Closed andkay closed 2 years ago
agree - options: (1) shallow clone - https://stackoverflow.com/questions/4515580/how-do-i-remove-the-old-history-from-a-git-repository (2) remove based on file size using BFG (3) remove all history (4)?
I like 1 - but not 100% sure of consequences
I'm assuming you hit the button by mistake, rather than you're telling us there are no options @fredshone ?
I've been using shallow clones on workboxes -- which indeed work, but I understand they have some unintended consequences, and recommending it for installation feels weird (never seen a repo that says to do this).

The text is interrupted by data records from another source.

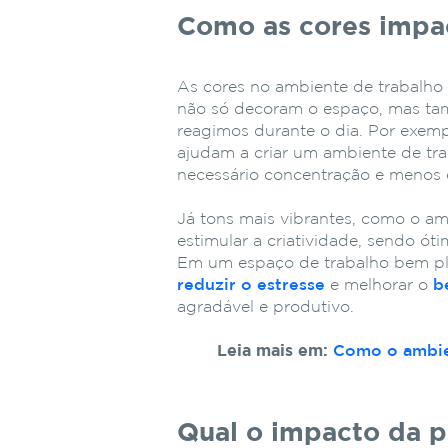
Como as cores impa
As cores no ambiente de trabalho
não só decoram o espaço, mas ta
reagimos durante o dia. Por exemp
ajudam a criar um ambiente de tra
necessário concentração e menos 
Já tons mais vibrantes, como o am
estimular a criatividade, sendo ót
Em um espaço de trabalho bem pla
reduzir o estresse
e melhorar o
b
agradável e produtivo.
Leia mais em:
Como o ambien
Qual o impacto da p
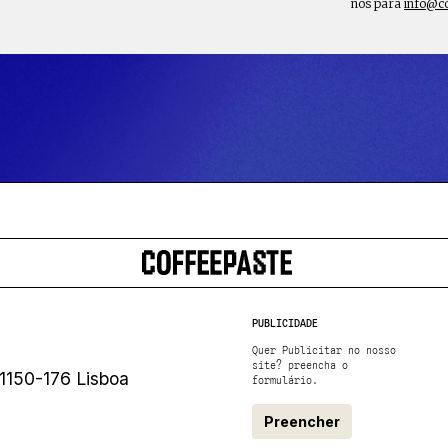
nos para
info@c
PUBLICIDADE
Quer Publicitar no nosso
site? preencha o
1150-176 Lisboa
formulário.
Preencher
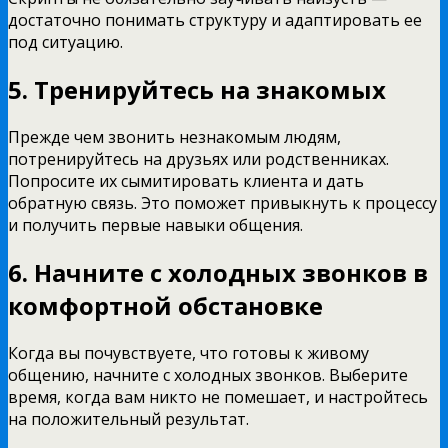
достаточно понимать структуру и адаптировать ее
под ситуацию.
5. Тренируйтесь на знакомых
Прежде чем звонить незнакомым людям,
потренируйтесь на друзьях или родственниках.
Попросите их сымитировать клиента и дать
обратную связь. Это поможет привыкнуть к процессу
и получить первые навыки общения.
6. Начните с холодных звонков в
комфортной обстановке
Когда вы почувствуете, что готовы к живому
общению, начните с холодных звонков. Выберите
время, когда вам никто не помешает, и настройтесь
на положительный результат.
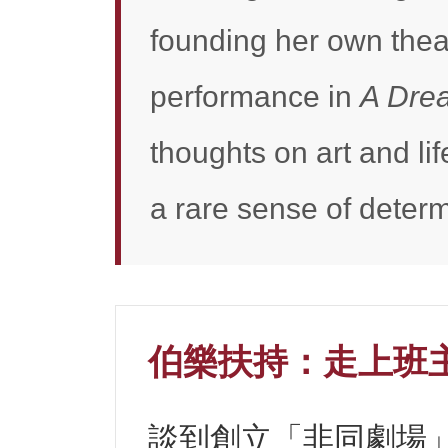
founding her own thea
performance in
A Dre
thoughts on art and li
a rare sense of deter
伯樂扶持：走上班
談到創立「非同劇場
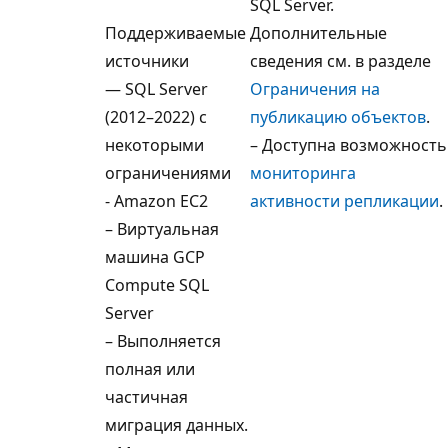
SQL Server.
Поддерживаемые
Дополнительные
источники
сведения см. в разделе
— SQL Server
Ограничения на
(2012–2022) с
публикацию объектов
.
некоторыми
– Доступна возможность
ограничениями
мониторинга
- Amazon EC2
активности репликации
.
– Виртуальная
машина GCP
Compute SQL
Server
– Выполняется
полная или
частичная
миграция данных.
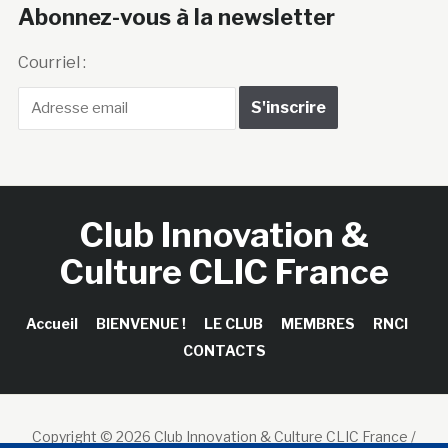
Abonnez-vous à la newsletter
Courriel :
Club Innovation &
Culture CLIC France
Accueil
BIENVENUE !
LE CLUB
MEMBRES
RNCI
CONTACTS
Copyright © 2026 Club Innovation & Culture CLIC France /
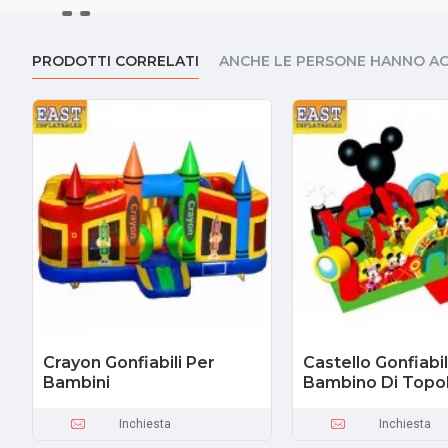
PRODOTTI CORRELATI
ANCHE LE PERSONE HANNO A
Crayon Gonfiabili Per
Castello Gonfiabi
Bambini
Bambino Di Topol
Inchiesta
Inchiesta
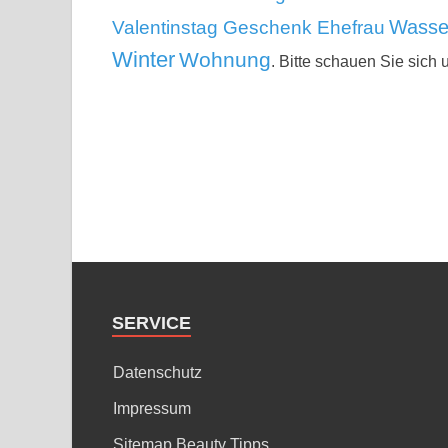
Wasse
Valentinstag Geschenk Ehefrau
Winter
Wohnung
. Bitte schauen Sie sich 
SERVICE
Datenschutz
Impressum
Sitemap Beauty Tipps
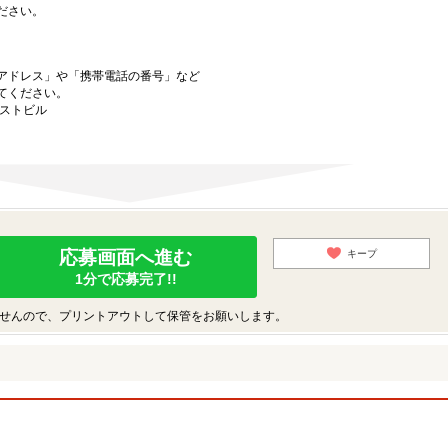
ださい。
アドレス」や「携帯電話の番号」など
てください。
ーストビル
応募画面へ進む
キープ
1分で応募完了!!
せんので、プリントアウトして保管をお願いします。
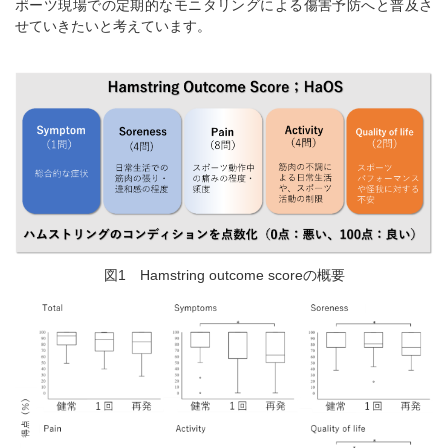
ポーツ現場での定期的なモニタリングによる傷害予防へと普及さ
せていきたいと考えています。
図1 Hamstring outcome scoreの概要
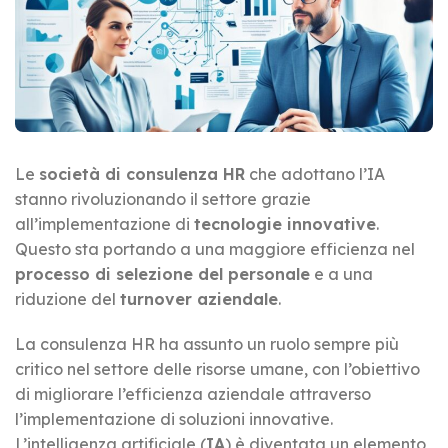
Le
società di consulenza HR
che adottano l’IA
stanno rivoluzionando il settore grazie
all’implementazione di
tecnologie innovative
.
Questo sta portando a una maggiore efficienza nel
processo di selezione del personale
e a una
riduzione del
turnover aziendale
.
La consulenza HR ha assunto un ruolo sempre più
critico nel settore delle risorse umane, con l’obiettivo
di migliorare l’efficienza aziendale attraverso
l’implementazione di soluzioni innovative.
L’intelligenza artificiale (
IA
) è diventata un elemento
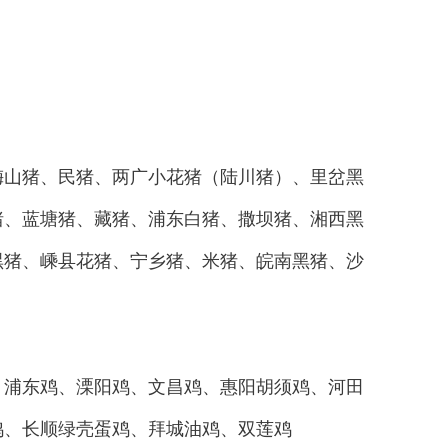
山猪、民猪、两广小花猪（陆川猪）、里岔黑
猪、蓝塘猪、藏猪、浦东白猪、撒坝猪、湘西黑
黑猪、嵊县花猪、宁乡猪、米猪、皖南黑猪、沙
浦东鸡、溧阳鸡、文昌鸡、惠阳胡须鸡、河田
鸡、长顺绿壳蛋鸡、拜城油鸡、双莲鸡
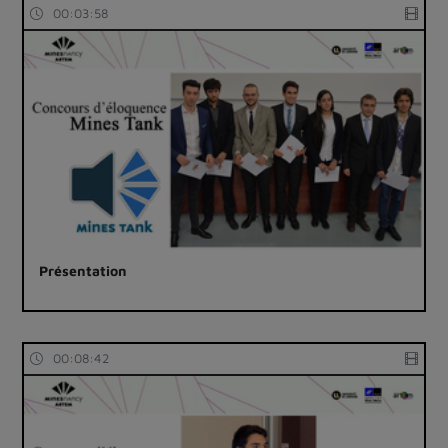
00:03:58
Présentation
00:08:42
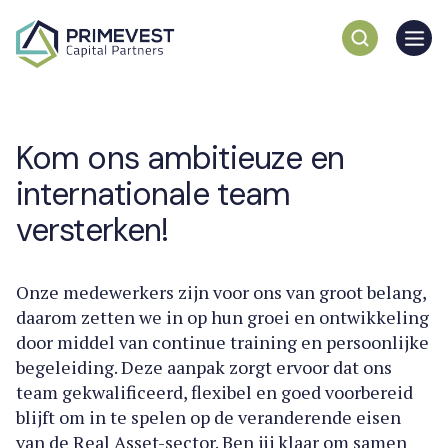
Kom ons ambitieuze en
internationale team
versterken!
Onze medewerkers zijn voor ons van groot belang,
daarom zetten we in op hun groei en ontwikkeling
door middel van continue training en persoonlijke
begeleiding. Deze aanpak zorgt ervoor dat ons
team gekwalificeerd, flexibel en goed voorbereid
blijft om in te spelen op de veranderende eisen
van de Real Asset-sector. Ben jij klaar om samen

I think we would need to BFG based on file names/extensions instead of sizes. None of the data is particularly large -- its just that many commits have updated many small files many times.
I'm interested in finding a more permanent solution. So long as we continue to push refreshed test data to the repo, this is going to come up again I think 🤔
Some detail on the repo size...
Repo is definitely excessively chonky at nearly 700 megs:
:~/workspace/elara(elar-3.7.6)$ du -hs
691M .
The Git pack file is the source of the chonkiness, as we suspected:
$ du | sort -nr
1416120 .
1399480 ./.git
1398800 ./.git/objects
1398688 ./.git/objects/pack
6488 ./tests
4288 ./tests/test_intermediate_data
3288 ./tests/test_intermediate_data/benchmarks
1288 ./elara
744 ./tests/test_outputs
568 ./elara/__pycache__
408 ./tests/test_fixtures
360 ./tests/__pycache__
304 ./example_benchmark_data
224 ./.git/logs
216 ./.git/refs
216 ./.git/logs/refs
192 ./images
184 ./example_benchmark_data/test_fixtures
176 ./.git/refs/remotes/origin
176 ./.git/refs/remotes
176 ./.git/logs/refs/remotes/origin
176 ./.git/logs/refs/remotes
136 ./tests/test_outputs/benchmarks
96 ./example_benchmark_data/test_town
88 ./.git/hooks
80 ./scripts
...
Looks like some MATSim events files were accidentally checked in at some point - see the tests/londinium_hermes_10iters_msonly/
dir - and have since been removed, but they still exist in the pack file and seem to be responsible for most of the chonk:
$ git rev-list --objects --all | git cat-file --batch-check='%(objecttype) %(objectname) %(objectsize) %(rest)' | sed -n 's/^blob //p' | sort --numeric-sort --key=2 | cut -c 1-12,41- | $(command -v gnumfmt || echo numfmt) --field=2 --to=iec-i --suffix=B --padding=7 --round=nearest | grep -vF --file=<(git ls-tree -r HEAD | awk '{print $3}')
...
a52f7b6d4d54 6.8MiB tests/test_fixtures/output_plans.xml
402e10ec2770 11MiB tests/test_fixtures/output_network.xml.gz
3bbec54f38e9 22MiB tests/test_fixtures/output_events.xml
b746fe957c2b 46MiB tests/test_fixtures/output_transitSchedule.xml
ce672c79a39d 58MiB tests/londinium_hermes_10iters_msonly/ITERS/it.9/9.events.xml.gz
000c11f17633 58MiB tests/londinium_hermes_10iters_msonly/ITERS/it.10/10.events.xml.gz
65b0fbaa53b1 58MiB tests/londinium_hermes_10iters_msonly/ITERS/it.8/8.events.xml.gz
cbee81aa6e65 58MiB tests/londinium_hermes_10iters_msonly/ITERS/it.5/5.events.xml.gz
3466c31b35ce 58MiB tests/londinium_hermes_10iters_msonly/ITERS/it.6/6.events.xml.gz
fddf435dc967 58MiB tests/londinium_hermes_10iters_msonly/ITERS/it.7/7.events.xml.gz
db280895d97c 58MiB tests/londinium_hermes_10iters_msonly/ITERS/it.4/4.events.xml.gz
0ad6859f424b 58MiB tests/londinium_hermes_10iters_msonly/ITERS/it.3/3.events.xml.gz
b8898eb5d836 58MiB tests/londinium_hermes_10iters_msonly/ITERS/it.2/2.events.xml.gz
d038bccd9080 58MiB tests/londinium_hermes_10iters_msonly/ITERS/it.1/1.events.xml.gz
75a06db42166 58MiB tests/londinium_hermes_10iters_msonly/ITERS/it.0/0.events.xml.gz
I will purge these files from the pack file and see how the repo size looks - should be a nice slimming.
Opening an issue for discussion.
Code quality and documentation is obviously number one, but also a random thought.
The repo is quite large
680.71 MiB
. I suspect this is related to history of Test Fixtures and Test Outputs. Would be good to BFG this and get a strategy in place so this doesn't explode again.